→ **Fragmento**
────

# Celula o celda de Carga y su conección a un Puente de Wheatstone



## krodex (Oct 27, 2013)

hola, buenas tardes.

Actualmente realizo un proyecto de una buscula con una celula de carga de 120kg, mi duda es , es que no se como conectarla al puente de wheatstone , ya que solo cuento con una me gustaria saber mas ya que son un poco costosas, nunca habia manejado una pero cuenta con 5 cables, rojo + input, blanco -  output, negro -  input , verde + output  y cuenta con otr cable negro que dice thick black earth wire. Pienso ocupar un ampli de instrumentacion para despues conectarlo a un microcontrolador avr, tambien tiene rated ouput de (mv/v) 2+-0.1, este valor es por kg o total de los 120kg ?, Ojala me puedan orientar ya que soy nuevo en la parte industrial tambien dejo una imagen de los cables para que me puedan orientar en su conexion en el puente de wheatstone. Gracias por su atencion.

http://imageshack.us/photo/my-images/36/cs6.JPG/ ...


----------



## DOSMETROS (Oct 27, 2013)

Te fijaste primero por aqui ? :

https://www.forosdeelectronica.com/busqueda.htm?cx=partner-pub-2315955773772045%3A8229477962&cof=FORID%3A10&ie=ISO-8859-1&q=balanza&sa=Buscar&siteurl=www.forosdeelectronica.com%2Fusercp.php&ref=&ss=1820j647400j7

https://www.forosdeelectronica.com/...ronica.com/usercp.php&ref=&ss=3860j1336200j15


----------



## CarlosPosada (Oct 27, 2013)

Hola krodex, el puente de wheatstone es interno a la célula de carga, por lo que no debes implementarlo externamente, el quinto cable "thick black earth wire" que traducido sería, cable negro grueso: tierra, este cable sería la tierra de la celda, o sea al momento de realizar el blindaje del circuito este estaría conectado  normalmente al negativo, ojo que la tierra no es lo mismo que "negativo o masa"

────

→ **Registros proporcionados**
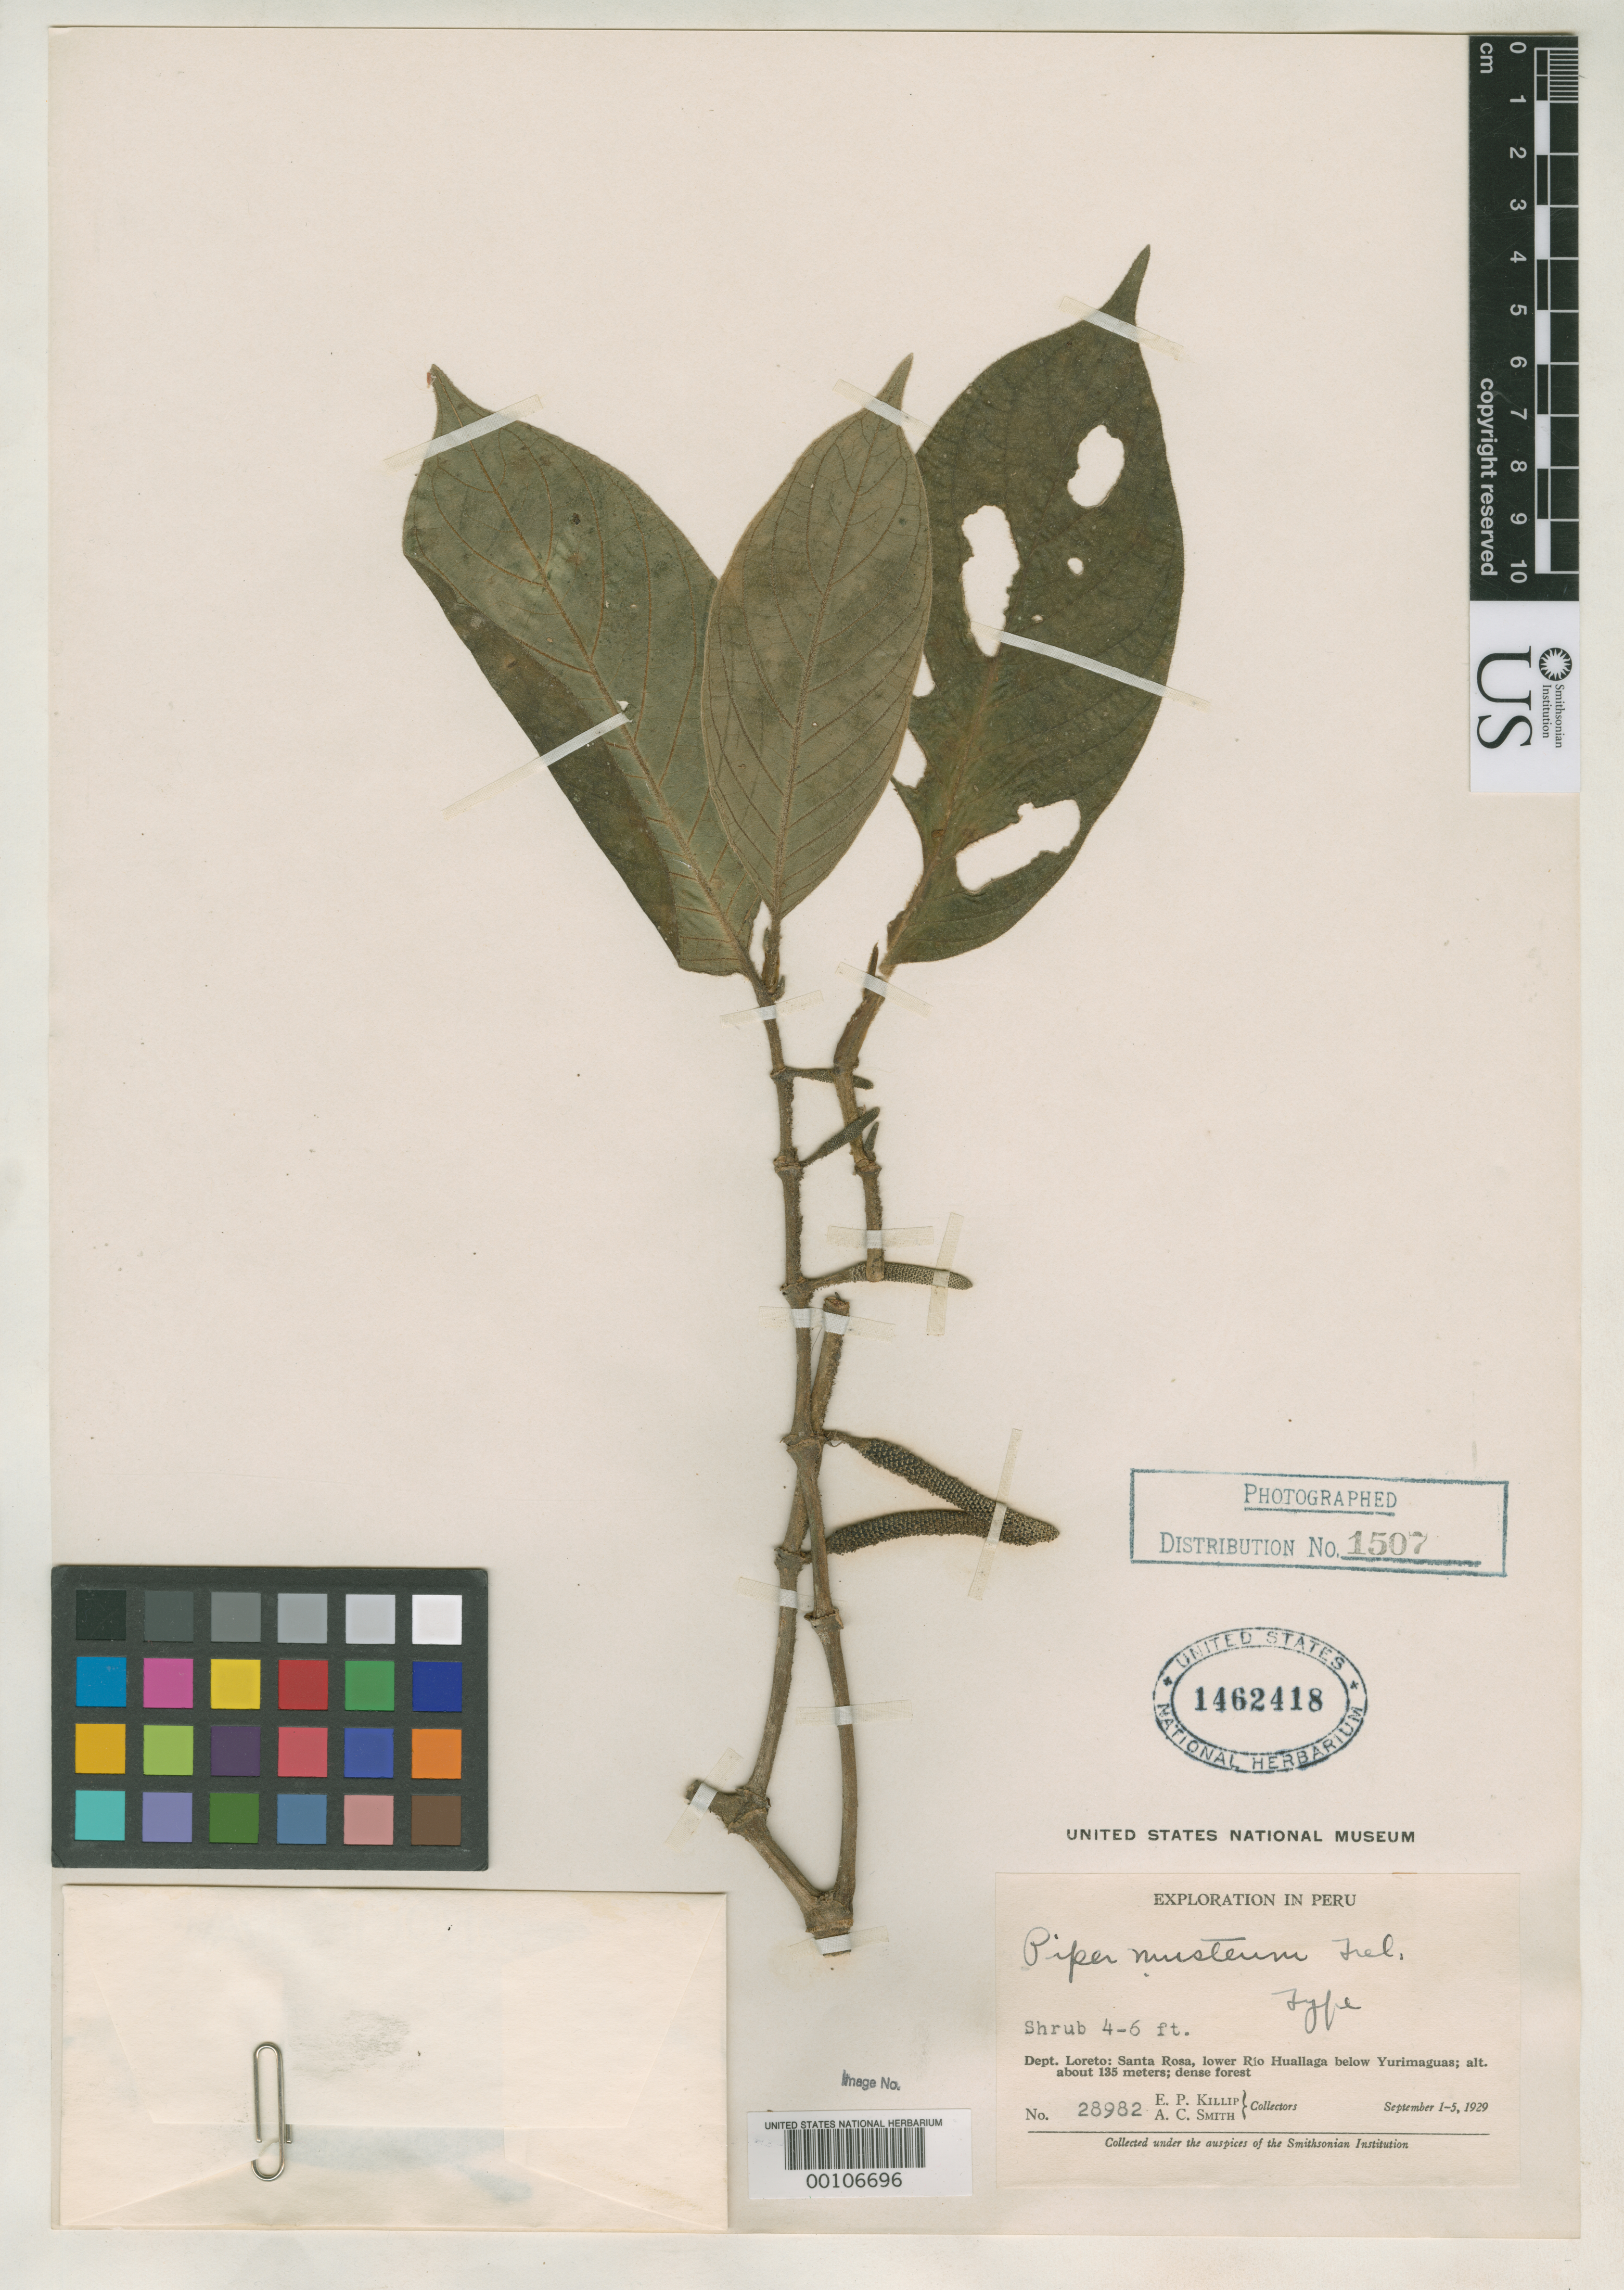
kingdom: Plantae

────

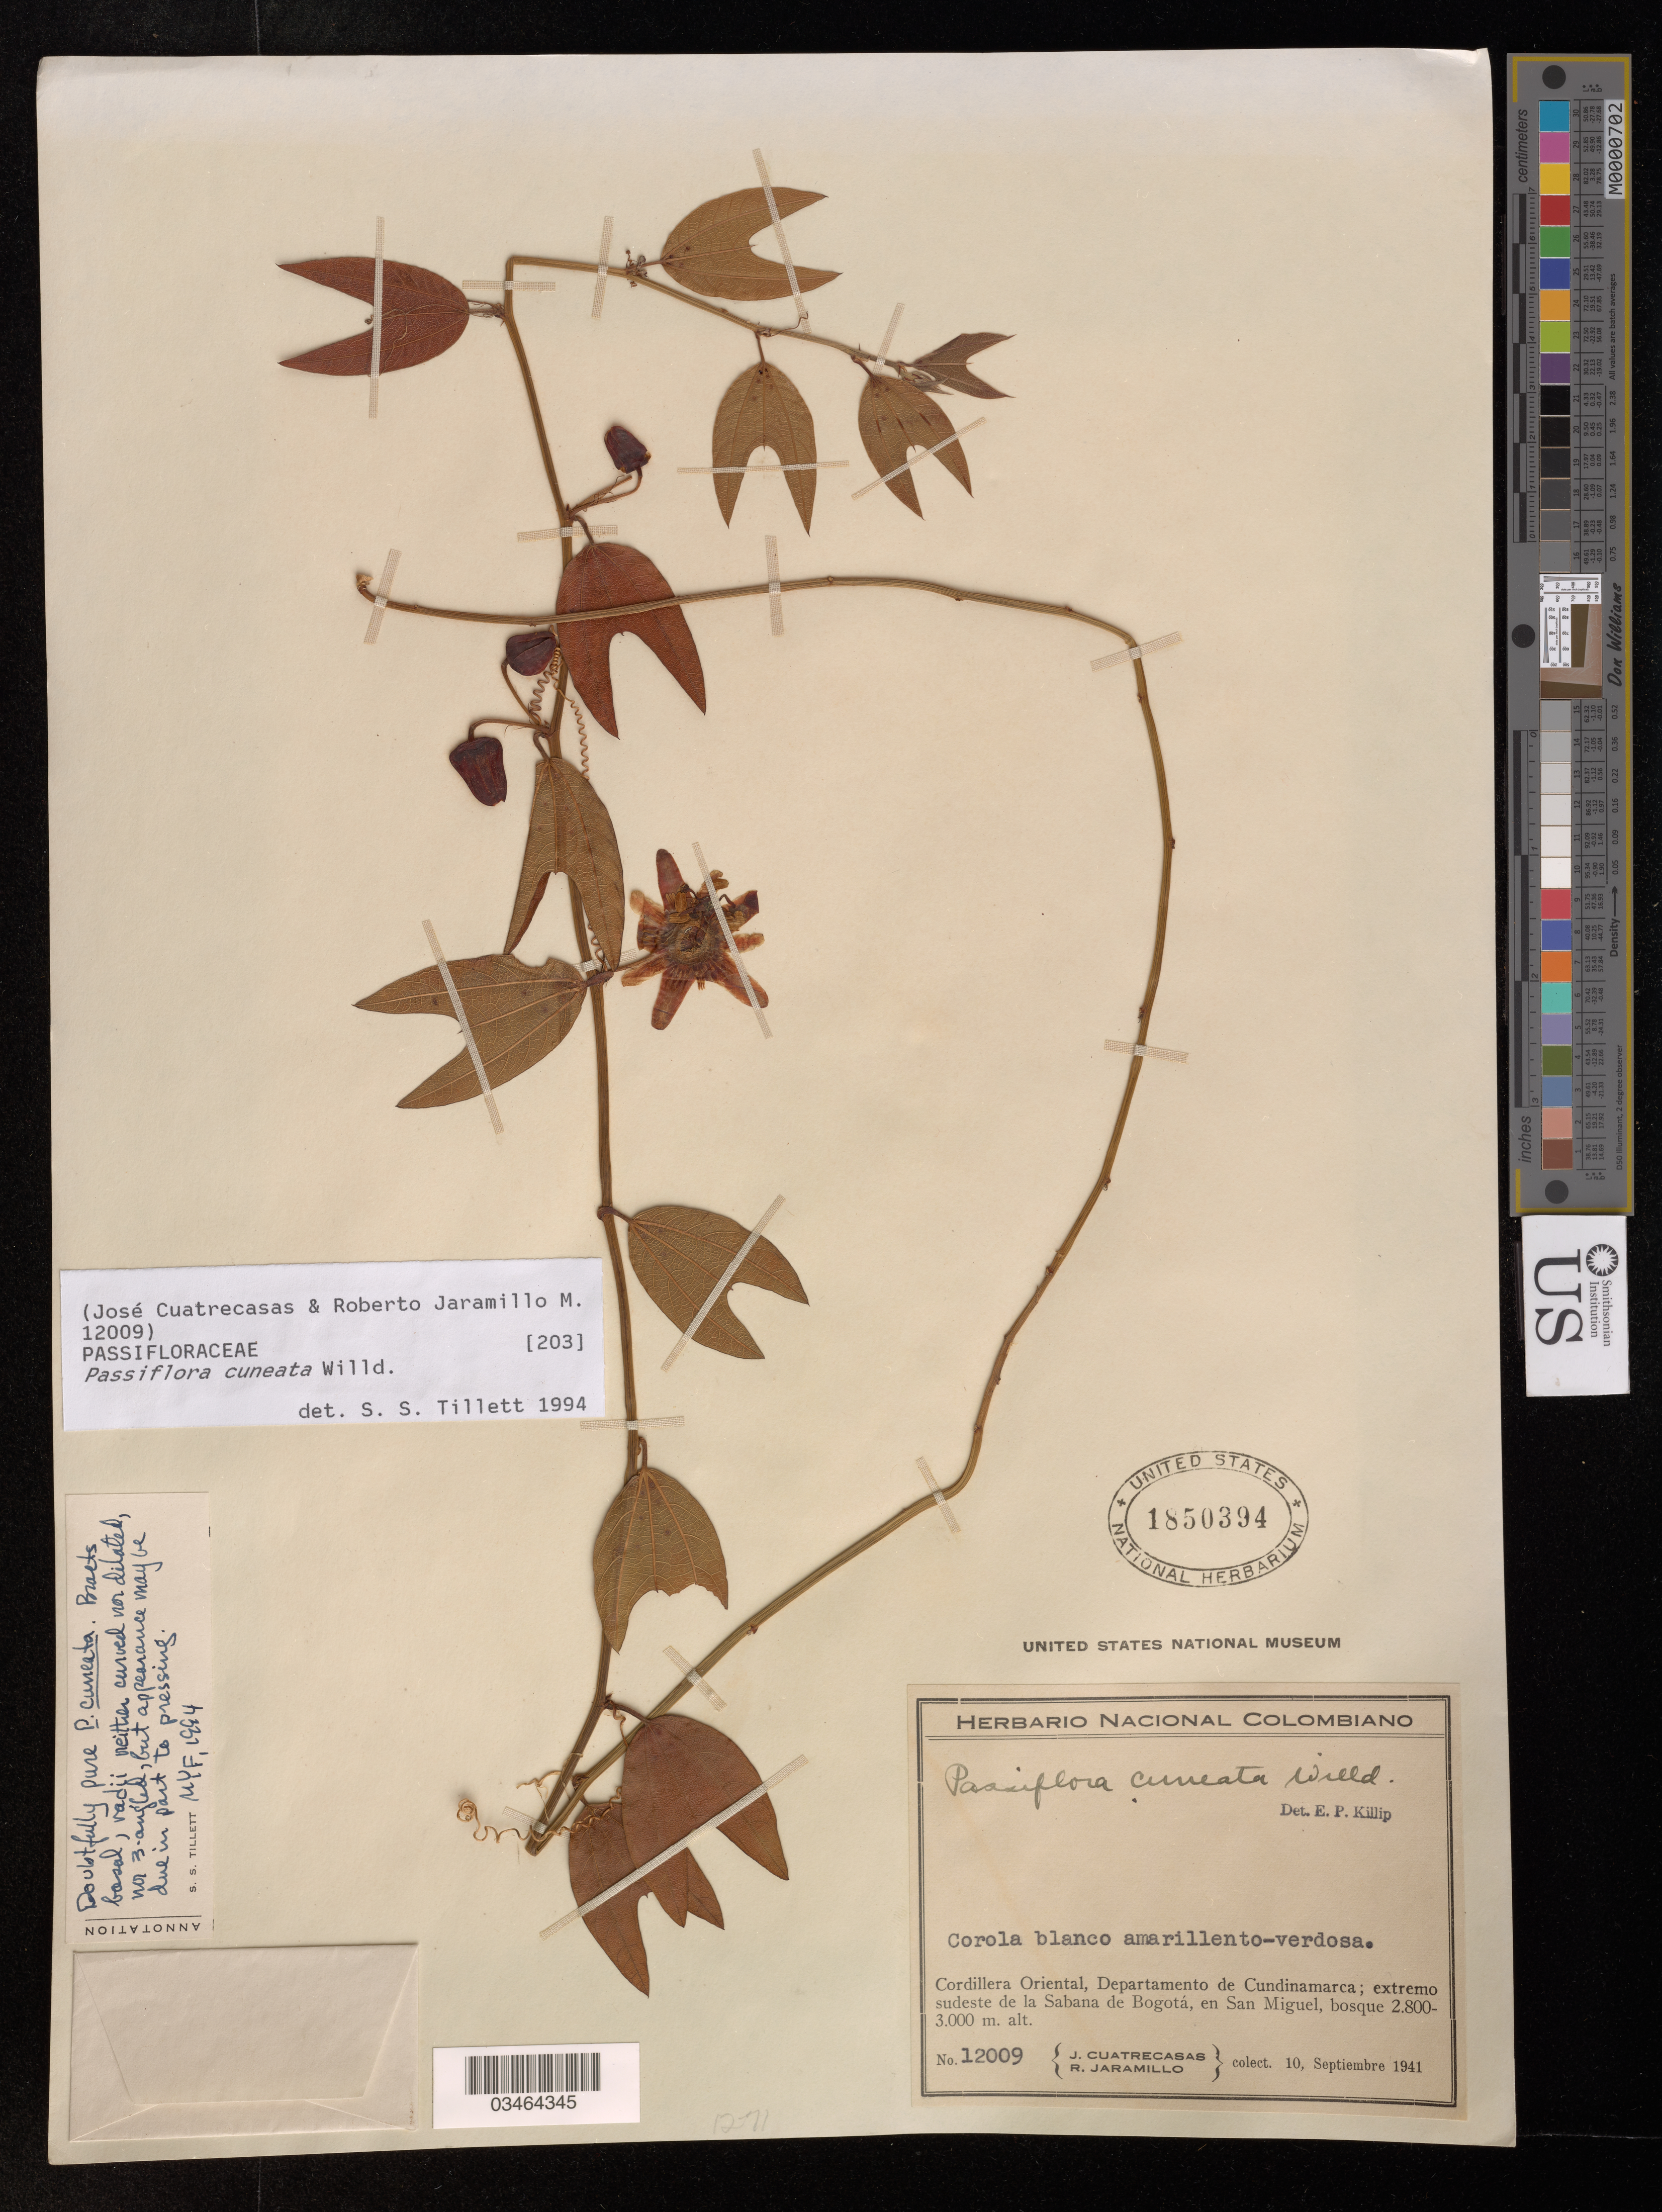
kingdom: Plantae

────

→ **Qué elaborar**
Por favor, cita el fragmento completo, palabra por palabra y sin ningún cambio. Trabaja únicamente con el fragmento, sin recurrir a los registros.

→ **Respuesta al ejercicio**
# Celula o celda de Carga y su conección a un Puente de Wheatstone



## krodex (Oct 27, 2013)

hola, buenas tardes.

Actualmente realizo un proyecto de una buscula con una celula de carga de 120kg, mi duda es , es que no se como conectarla al puente de wheatstone , ya que solo cuento con una me gustaria saber mas ya que son un poco costosas, nunca habia manejado una pero cuenta con 5 cables, rojo + input, blanco -  output, negro -  input , verde + output  y cuenta con otr cable negro que dice thick black earth wire. Pienso ocupar un ampli de instrumentacion para despues conectarlo a un microcontrolador avr, tambien tiene rated ouput de (mv/v) 2+-0.1, este valor es por kg o total de los 120kg ?, Ojala me puedan orientar ya que soy nuevo en la parte industrial tambien dejo una imagen de los cables para que me puedan orientar en su conexion en el puente de wheatstone. Gracias por su atencion.

http://imageshack.us/photo/my-images/36/cs6.JPG/ ...


----------



## DOSMETROS (Oct 27, 2013)

Te fijaste primero por aqui ? :

https://www.forosdeelectronica.com/busqueda.htm?cx=partner-pub-2315955773772045%3A8229477962&cof=FORID%3A10&ie=ISO-8859-1&q=balanza&sa=Buscar&siteurl=www.forosdeelectronica.com%2Fusercp.php&ref=&ss=1820j647400j7

https://www.forosdeelectronica.com/...ronica.com/usercp.php&ref=&ss=3860j1336200j15


----------



## CarlosPosada (Oct 27, 2013)

Hola krodex, el puente de wheatstone es interno a la célula de carga, por lo que no debes implementarlo externamente, el quinto cable "thick black earth wire" que traducido sería, cable negro grueso: tierra, este cable sería la tierra de la celda, o sea al momento de realizar el blindaje del circuito este estaría conectado  normalmente al negativo, ojo que la tierra no es lo mismo que "negativo o masa"